At the time, the newspaper covered
only “nice” news. If some local
official was caught betting the town’s funds on Galloping Gertie in the fifth
race at Rockingham Park, my editor didn’t want to hear about it. But if little Suzy Perkins won the potato-sack
race at the grammar school’s annual field day, well, it was front-page news.
And I had a lot of trouble learning
how to spell the name Margaretta Schneiderheinze, who was a prominent figure in
the Order of the Eastern Star and its charitable work in the community, so she frequently (too frequently) was in the
news.
Ever since I was a kid, from the first time I set
eyes on Lois Lane on TV, I dreamed of being a reporter just like her. I
pictured myself going on dangerous, exciting assignments where I’d end up
dangling by my toenails from a cliff directly above a river full of hungry
alligators and being rescued by Superman just in the nick of time.
Instead, here I was, covering
things like a get-acquainted tea social, a square-dancing demonstration and a
poster contest. Needless to say, the
job wasn’t quite as daring as I’d imagined it would be. Poor Superman would have been yawning into
his cape.
And, as the weeks progressed, my
photography became worse instead of better. But to my surprise (and ultimate
embarrassment), no matter how terrible my photos were, the paper always printed
them. I had so many dark ones
published, people began to think I specialized in silhouettes. And there often was an unusual shadow in one
corner of my photos. It took me a while
to figure out that the shadow wasn’t some mysterious apparition…it was just the
edge of my finger in front of the lens.
Because I considered my work
to be so terrible, I allowed three months to pass without getting a
paycheck before I finally gathered the courage to mention it to someone at the
newspaper. Thus began a long series of,
“Your check’s in the mail.”
But even without being paid for a
while, I still stuck with the job because I knew it probably would be the
closet I’d ever get to fulfilling my dream of becoming another Lois Lane.

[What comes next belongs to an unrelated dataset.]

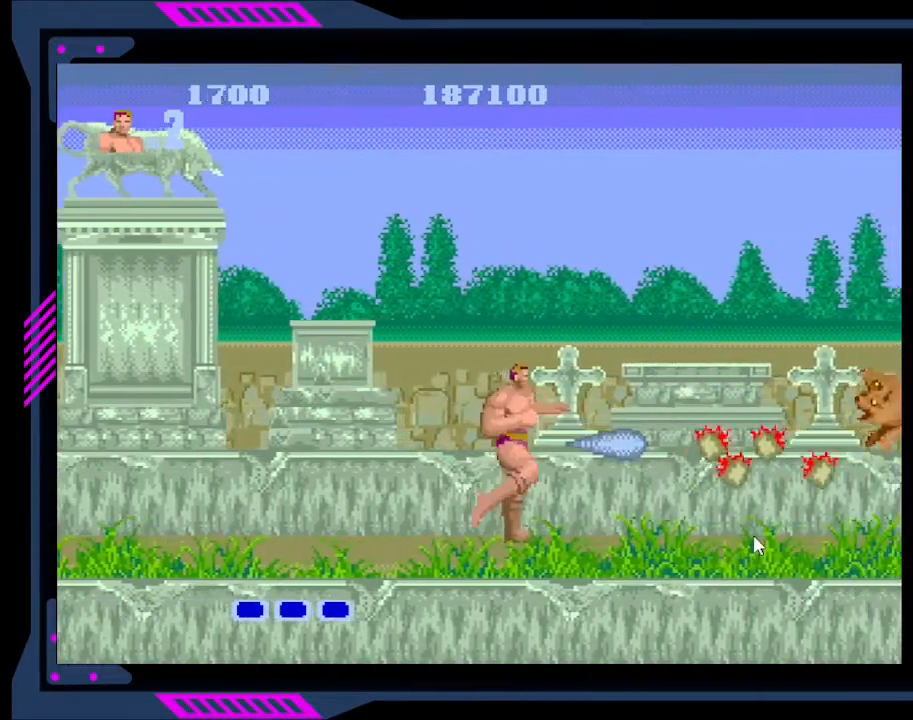
{"buttons": ["DPAD_RIGHT"], "right_stick": "center", "events": [[467, "DPAD_RIGHT", "down"]]}
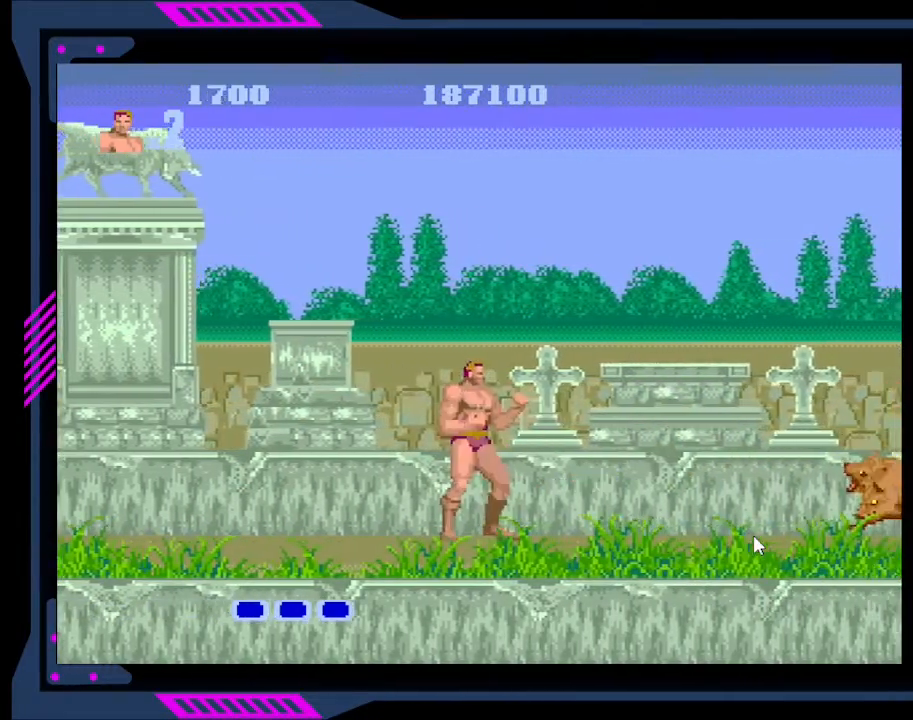
{"buttons": ["DPAD_RIGHT"], "right_stick": "center", "events": [[33, "A", "down"], [200, "A", "up"]]}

As it turned out, over the years,
as the newspaper’s owners changed hands a few times and the editors became
progressively more adventurous, I finally got my wish and covered some really
exciting stories. In the process, I got
trapped in a forest fire and was rescued by a firefighter who easily could have
modeled shirtless for a pin-up
calendar. I was threatened by a satanic cult, assigned to take photos of a
genuine ghostly spirit, was roughly shoved aside by one of Senator John Glenn’s
bodyguards, and was hugged a little too hard by a boa constrictor.
You know, now that I look back,
maybe covering those get-acquainted tea socials wasn’t quite so bad after all.